- _Exercise tasks_
- a) In the bill summary, update the passage from "TITLE OF BILL: An" to "employees and agents." so that "New Yorkers" becomes "homeowners in New York", and write out the whole passage.
- b) According to the bill summary, what class of crime is Residential Mortgage Foreclosure Fraud in the First Degree?

- _Page excerpt_
TITLE OF BILL: An act to amend the penal law, in relation to enacting the "foreclosure fraud prevention act of 2012"

PURPOSE OR GENERAL IDEA OF BILL: To protect New Yorkers facing the foreclosure of their homes from "robosigning" and other fraudulent business practices during the foreclosure process by imposing both misdemeanor and felony-level penalties on those who intentionally engage in such conduct and on "high managerial agents" of residential mortgage businesses who recklessly tolerate such fraudulent conduct by their employees and agents.

SUMMARY OF SPECIFIC PROVISIONS: Section 1 establishes the title of the act as "The Foreclosure Fraud Prevention Act of 2012."

Section 2 amends Penal Law section 187.00 to add seven new definitional subdivisions, including a definition of "residential mortgage foreclosure fraud," which is committed by a person who, being an employee or agent of a residential mortgage business acting within the scope of his or her employment, intentionally engages in fraud or deception by authorizing, preparing, executing, offering or presenting for filing any written instrument which such person: (a) knows contains a material false statement, material false information or a material omission; and (b) knows or believes will be filed with a court or other public office or public servant, including but not limited to a federal, state or local agency, department or bureau, in support of or in conjunction with a pending or prospective residential mortgage foreclosure action.

Section 3 amends Article 187 of the Penal Law to add a new section 187.30, defining the class A misdemeanor of Residential Mortgage Foreclosure Fraud in the Second Degree, and a new section 187.35, defining the class E felony of Residential Mortgage Foreclosure Fraud in the First Degree.

Residential Mortgage Foreclosure Fraud in the Second Degree is committed by an employee or agent of a residential mortgage business who engages in "residential mortgage foreclosure fraud" as defined in section two of the bill. Residential Mortgage Foreclosure Fraud in the First Degree is committed by a person who: (1) as part of a "systematic ongoing course of conduct," engages in "residential mortgage foreclosure fraud" with respect to five or more pending or prospective residential mortgage foreclosure actions within a one-year period; or (2) as a "high managerial agent" of a residential mortgage business who knows that one or more of his or her agents or employees are engaged in Residential Mortgage Foreclosure Fraud in the First Degree as described above, fails to take reasonable measures to prevent such conduct from continuing.

Section four establishes the effective date of the Act as ninety days after it shall have become a law.

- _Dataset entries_

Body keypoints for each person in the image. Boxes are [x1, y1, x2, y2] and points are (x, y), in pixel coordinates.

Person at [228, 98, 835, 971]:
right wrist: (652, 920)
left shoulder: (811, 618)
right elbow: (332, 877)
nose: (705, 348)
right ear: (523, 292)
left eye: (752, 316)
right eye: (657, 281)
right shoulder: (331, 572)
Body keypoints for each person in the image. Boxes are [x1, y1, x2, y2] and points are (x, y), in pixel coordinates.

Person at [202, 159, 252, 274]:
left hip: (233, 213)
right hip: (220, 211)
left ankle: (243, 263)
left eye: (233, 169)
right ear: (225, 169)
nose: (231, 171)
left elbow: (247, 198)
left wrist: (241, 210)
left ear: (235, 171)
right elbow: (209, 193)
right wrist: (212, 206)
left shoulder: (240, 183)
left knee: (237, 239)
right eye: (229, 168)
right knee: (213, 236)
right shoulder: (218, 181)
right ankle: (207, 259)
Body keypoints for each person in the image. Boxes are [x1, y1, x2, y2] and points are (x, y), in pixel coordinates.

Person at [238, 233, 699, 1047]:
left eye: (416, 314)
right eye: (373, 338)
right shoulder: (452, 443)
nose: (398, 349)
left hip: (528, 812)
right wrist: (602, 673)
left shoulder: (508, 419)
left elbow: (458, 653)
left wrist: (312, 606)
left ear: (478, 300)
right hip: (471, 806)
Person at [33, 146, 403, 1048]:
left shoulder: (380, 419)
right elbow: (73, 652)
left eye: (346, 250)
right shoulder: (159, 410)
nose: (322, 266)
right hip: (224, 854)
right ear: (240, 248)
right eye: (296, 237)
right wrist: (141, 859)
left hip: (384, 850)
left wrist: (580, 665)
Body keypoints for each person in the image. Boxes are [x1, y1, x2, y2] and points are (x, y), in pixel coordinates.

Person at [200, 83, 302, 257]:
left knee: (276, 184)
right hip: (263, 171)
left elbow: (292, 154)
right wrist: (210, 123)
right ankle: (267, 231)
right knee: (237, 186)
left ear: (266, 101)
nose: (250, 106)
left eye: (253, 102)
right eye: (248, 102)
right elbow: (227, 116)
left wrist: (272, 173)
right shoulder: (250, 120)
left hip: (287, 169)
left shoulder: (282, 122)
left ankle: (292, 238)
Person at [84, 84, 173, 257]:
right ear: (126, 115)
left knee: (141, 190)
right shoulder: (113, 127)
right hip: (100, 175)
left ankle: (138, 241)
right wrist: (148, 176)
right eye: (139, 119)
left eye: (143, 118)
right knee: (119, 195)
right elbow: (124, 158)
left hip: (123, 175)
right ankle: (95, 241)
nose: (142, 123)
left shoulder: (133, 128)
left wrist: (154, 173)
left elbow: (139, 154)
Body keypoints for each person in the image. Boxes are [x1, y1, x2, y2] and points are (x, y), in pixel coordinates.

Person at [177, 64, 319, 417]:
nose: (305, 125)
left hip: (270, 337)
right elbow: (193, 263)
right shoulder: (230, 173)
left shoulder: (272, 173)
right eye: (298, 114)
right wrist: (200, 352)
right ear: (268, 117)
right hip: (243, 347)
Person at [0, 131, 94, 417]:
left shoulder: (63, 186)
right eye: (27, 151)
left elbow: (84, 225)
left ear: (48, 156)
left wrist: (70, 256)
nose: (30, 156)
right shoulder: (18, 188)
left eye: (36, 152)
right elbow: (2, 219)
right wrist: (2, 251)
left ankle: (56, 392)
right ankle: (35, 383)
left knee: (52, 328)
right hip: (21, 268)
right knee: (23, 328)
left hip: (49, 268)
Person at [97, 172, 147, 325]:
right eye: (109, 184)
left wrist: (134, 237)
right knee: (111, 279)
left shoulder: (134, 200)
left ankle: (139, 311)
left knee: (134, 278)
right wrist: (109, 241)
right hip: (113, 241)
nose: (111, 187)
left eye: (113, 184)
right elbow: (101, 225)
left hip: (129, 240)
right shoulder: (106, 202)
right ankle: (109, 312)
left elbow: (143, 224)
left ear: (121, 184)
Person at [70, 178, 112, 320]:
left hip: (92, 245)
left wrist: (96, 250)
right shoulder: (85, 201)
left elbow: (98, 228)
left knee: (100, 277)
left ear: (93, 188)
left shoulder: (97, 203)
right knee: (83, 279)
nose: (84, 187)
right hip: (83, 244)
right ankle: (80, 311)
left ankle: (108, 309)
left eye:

- _Responses per task_
- a)
TITLE OF BILL: An act to amend the penal law, in relation to enacting the "foreclosure fraud prevention act of 2012"

PURPOSE OR GENERAL IDEA OF BILL: To protect homeowners in New York facing the foreclosure of their homes from "robosigning" and other fraudulent business practices during the foreclosure process by imposing both misdemeanor and felony-level penalties on those who intentionally engage in such conduct and on "high managerial agents" of residential mortgage businesses who recklessly tolerate such fraudulent conduct by their employees and agents.

- b) A class E felony.